§ Alle radici

Una civilissima barbarie




Tonino Caputo, Gianfranco Langatta



"La terra posta a settentrione, quanto più si trova lontana dal calore del sole ed è gelida per il freddo delle nevi, tanto più ha effetti salutari per il corpo umano e favorisce la prolificità del popoli": così dice Paolo Diacono nelle prime righe della sua Historia Longobardorum.
La vasta regione che si estende dal Don verso occidente - prosegue - "viene giustamente chiamata Germania", nome che affonda la propria etimologia nella parola latina "germen" o "germinare", che significa produrre; infatti, le popolazioni che vivono in quei luoghi sono così esuberanti da infrangerne sovente i confini; inondando zone limitrofe e lontane, dall'Asia all'Europa, lasciando dietro di sé tracce di desolazione.
L'origine del popolo dei Vinili o Longobardi si perde nel tempo, ma è possibile collocarla in Scandinavia, da dove passarono in Pannonia. Penetrarono in Italia, spinti forse dal terrore degli Avari, nel 568; si insediarono lungo la penisola a macchie di densità diversa: dapprima nella Venezia Giulia, ove fondarono Forum Iulii; in Alto Adige e nel Trentino, a Bretonicum e Rovereto; in Lombardia, dove per tre anni posero duro assedio al castrum di Ticinum finché cadde; a Milano; ai confini col Veneto, a Brescia e a Verona; s'inoltrarono poi nel Centro, invadendo parte della Tuscia e dell'Umbria; infine a Sud, sino a Benevento.

◆ DATI FORNITI
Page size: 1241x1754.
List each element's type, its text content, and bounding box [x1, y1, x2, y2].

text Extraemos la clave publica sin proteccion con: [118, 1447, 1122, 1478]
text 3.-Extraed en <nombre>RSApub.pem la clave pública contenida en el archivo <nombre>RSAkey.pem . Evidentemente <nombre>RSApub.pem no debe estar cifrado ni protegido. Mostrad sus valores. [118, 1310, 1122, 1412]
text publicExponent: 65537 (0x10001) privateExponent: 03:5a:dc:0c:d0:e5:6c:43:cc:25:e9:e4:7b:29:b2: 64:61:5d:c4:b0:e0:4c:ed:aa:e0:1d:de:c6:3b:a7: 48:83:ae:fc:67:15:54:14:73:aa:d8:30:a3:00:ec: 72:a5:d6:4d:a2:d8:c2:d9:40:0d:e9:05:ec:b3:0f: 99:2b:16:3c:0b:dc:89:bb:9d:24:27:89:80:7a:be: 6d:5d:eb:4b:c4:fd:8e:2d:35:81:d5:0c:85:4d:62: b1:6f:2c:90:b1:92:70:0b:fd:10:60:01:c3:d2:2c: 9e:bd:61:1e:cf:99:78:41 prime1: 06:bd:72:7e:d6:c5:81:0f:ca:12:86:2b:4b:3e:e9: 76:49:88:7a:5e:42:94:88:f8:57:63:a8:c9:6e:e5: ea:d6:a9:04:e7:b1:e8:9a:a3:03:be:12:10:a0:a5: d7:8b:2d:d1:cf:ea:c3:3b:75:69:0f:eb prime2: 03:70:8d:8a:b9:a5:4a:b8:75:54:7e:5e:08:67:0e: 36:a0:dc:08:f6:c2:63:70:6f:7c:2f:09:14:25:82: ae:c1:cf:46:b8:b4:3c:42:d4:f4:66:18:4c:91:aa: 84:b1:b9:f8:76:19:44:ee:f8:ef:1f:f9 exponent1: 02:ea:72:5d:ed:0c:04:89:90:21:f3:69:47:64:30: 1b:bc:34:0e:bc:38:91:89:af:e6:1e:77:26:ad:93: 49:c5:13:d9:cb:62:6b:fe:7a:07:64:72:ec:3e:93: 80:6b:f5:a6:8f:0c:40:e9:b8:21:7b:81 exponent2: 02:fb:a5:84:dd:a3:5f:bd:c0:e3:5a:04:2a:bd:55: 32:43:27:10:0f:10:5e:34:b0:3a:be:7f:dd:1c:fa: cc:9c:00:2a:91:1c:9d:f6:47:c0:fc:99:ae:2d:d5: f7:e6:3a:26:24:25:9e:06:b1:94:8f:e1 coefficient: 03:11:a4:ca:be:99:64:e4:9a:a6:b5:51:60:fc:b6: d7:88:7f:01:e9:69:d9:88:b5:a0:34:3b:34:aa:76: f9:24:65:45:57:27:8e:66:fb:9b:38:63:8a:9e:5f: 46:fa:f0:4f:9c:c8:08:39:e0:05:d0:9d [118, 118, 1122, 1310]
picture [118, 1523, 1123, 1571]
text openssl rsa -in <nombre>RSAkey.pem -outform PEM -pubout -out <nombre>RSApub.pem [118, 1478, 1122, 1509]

◆ COMPITI DA SVOLGERE
(1) Secondo il testo sui Longobardi, in quale anno questo popolo penetrò in Italia?
(2) Riprendi il testo sui Longobardi e scrivine il seguito.

◆ RISPOSTE AI COMPITI
(1) Nel 568.

(2)
Tra le quinte cronologiche del 568 e del 774, anno della loro disfatta, si dilata la loro storia che, potendo confidare sul fondamento delle testimonianze scritte da Paolo Diacono, longobardo e benedettino di Forum Iulii (Cividale dei Friuli), non svanisce nella leggenda. Paolo Diacono esclude dalla narrazione le vicende del regno di Ratchis, che abbandonò il trono per il convento, e giunge fino al "rinascimento" del cattolicissimo Liutprando, mescolando racconto veridico e immagini fiabesche, prosa limpidissima e dolcissima poesia. La sequenza degli avvenimenti è sorretta da una trama fitta, a tratti percorsa da rapide escursioni sul costume e il volto dei barbari.
Di Droctulfo "il volto era tremendo all'aspetto, ma l'animo buono. La sua barba fu lunga sul suo petto robusto". Droctulfo era un longobardo passato ai nemico: aveva difeso Ravenna dall'assedio mossole dalla gente della sua stirpe. Così afferma l'Historia, base documentaria inespugnabile; non altrettanto definita l'arte longobarda, come accade di consueto per le espressioni dei popoli di ceppo barbarico che posseggono caratteri incerti, e il delinearli è reso difficile dai processi di acculturazione, di contaminazione, di integrazione con i luoghi di insediamento.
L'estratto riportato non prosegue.